After a quick drive through the rolling countryside to the tiny northern villages of Hvalba and Sandvik, the southern route presents two options—the speedy tunnel, or the old mountain road. In the winter, the tunnel is the only safe option, but in summer, the high road offers views over the glittering ocean. It winds around the top of the mountain, through surprisingly verdant fields; we pass a pair of handsome Highland cows, and a flock of haggard-looking sheep, many with their tattered fleeces hanging off and dragging along behind them.
A gap in the clouds
There are several towns and villages along the southern route. The first is Hov, a tiny hamlet and the site of two Viking-era burial mounds; next is Porkeri, in which the biggest building is a red, grass-roofed school. The charming seaside town of Famjin is a worthwhile detour over a high mountain pass—the village church proudly houses the prototype edition of the Faroese flag.
Vágar is the island’s largest settlement, with a bustling harbour, a strip of shops, an information centre, and a museum dedicated to the portraits and landscape paintings of local artist Ruth Smith. At the western edge of the town, out past the football field and a small lake, there’s a large cove called Vágseiði with a rocky beach and, after a short climb, a view over the surrounding mountains. The weather changes from moment to moment, and the vast cliffs melt in and out of view amongst an ever-changing mass of wisps, sheets and tendrils of cloud.
End of the road
After passing through a single-lane tunnel, we pause in the peaceful village of Sumba and have a coffee sitting outside the local bodega. We watch a couple of guys painting a house at a leisurely pace while local kids run around the pathways that meander between the brightly coloured houses. Sumba is so small that it almost feels like a model, and as we watch the world go by, I find myself having difficulty inhabiting the idea of living in such a remote and tightly-knit community.
At the southern tip of the island lie some high cliffs that are draped in fog as we arrive. There’s a viewing platform that looks out to the lighthouse, where me meet a man named Sammi. He lives in Sumba, and walks up here every couple of days for the exercise.
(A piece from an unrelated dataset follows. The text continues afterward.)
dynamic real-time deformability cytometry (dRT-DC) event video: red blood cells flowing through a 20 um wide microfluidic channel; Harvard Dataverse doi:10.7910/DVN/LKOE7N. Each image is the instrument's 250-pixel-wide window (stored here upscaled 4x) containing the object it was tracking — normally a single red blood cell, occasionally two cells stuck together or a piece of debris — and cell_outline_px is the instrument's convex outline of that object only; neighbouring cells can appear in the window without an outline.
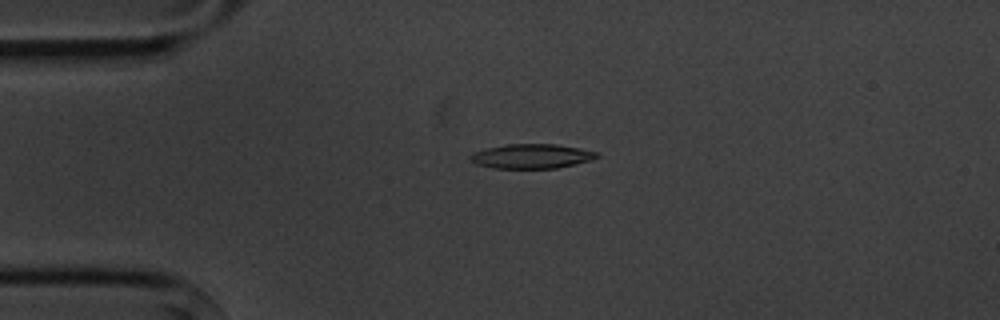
{"species": "common noctule bat (a hibernating species)", "species_latin": "Nyctalus noctula", "temperature_condition": "cold", "stored_images_in_passage": 5, "camera_frame_rate_fps": 3000, "um_per_image_px": 0.085, "animal": {"sex": "male", "body_mass_g": 20.1, "forearm_length_mm": 53.5}, "frame": {"image": 1, "passage_image": 3, "time_ms": 3.0, "image_size_px": [1000, 320], "cell_outline_px": [[600, 156], [592, 160], [576, 164], [556, 168], [496, 168], [476, 164], [468, 156], [472, 152], [488, 148], [508, 144], [556, 144], [596, 152]], "centroid_in_image_um": [45.18, 13.28], "position_along_channel_um": 39.8, "area_um2": 17.86}}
We chat for a while about the weather and the World Cup, and he enthuses about the Beinisvørð cliffs that sit near the roadside on the northward mountain road—although, he says, we might struggle to see anything in this fog.
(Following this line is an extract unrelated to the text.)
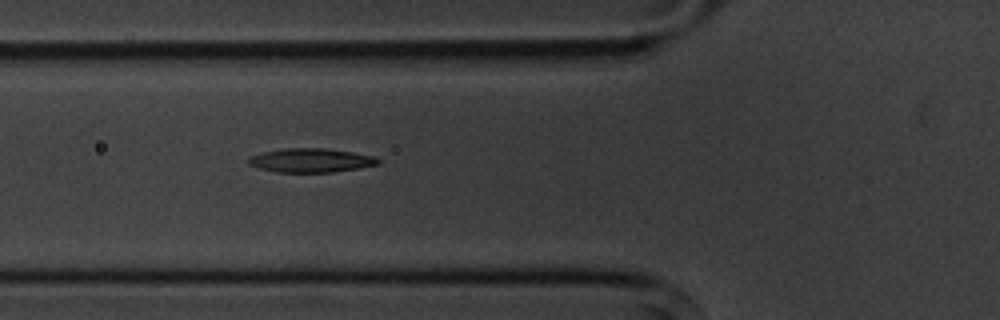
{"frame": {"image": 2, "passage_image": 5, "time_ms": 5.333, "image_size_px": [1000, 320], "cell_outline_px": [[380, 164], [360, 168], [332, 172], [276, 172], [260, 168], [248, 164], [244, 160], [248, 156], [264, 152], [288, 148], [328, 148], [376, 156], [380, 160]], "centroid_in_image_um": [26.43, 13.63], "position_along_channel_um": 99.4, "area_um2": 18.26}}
We decide to take a chance, and follow the mountain road up through some wild grassland. After ten minutes, there’s a humble gravel layby with a rough walking trail that peters off uphill into the light mist.
Our luck, it turns out is in—after a few minutes, a taut sea breeze comes in, lifting the fog and revealing the towering peaks of Beinisvørð. The distant shrieking sea birds wheeling around the jagged 470m summit are tiny dots, and the drop to the sea is dizzying, with various protruding headlands offering wide views over tall sea stacks and the tumultuous seascape below.
This memorable spot is the jewel in the island’s crown, but it’s so unceremoniously presented that it still feels wild—if we hadn’t been told about it, we could have missed it. As we trundle down the hill and back towards Tvøroyri, I feel a renewed sense of curiosity about what lies at the end of every sideroad of this cloud island.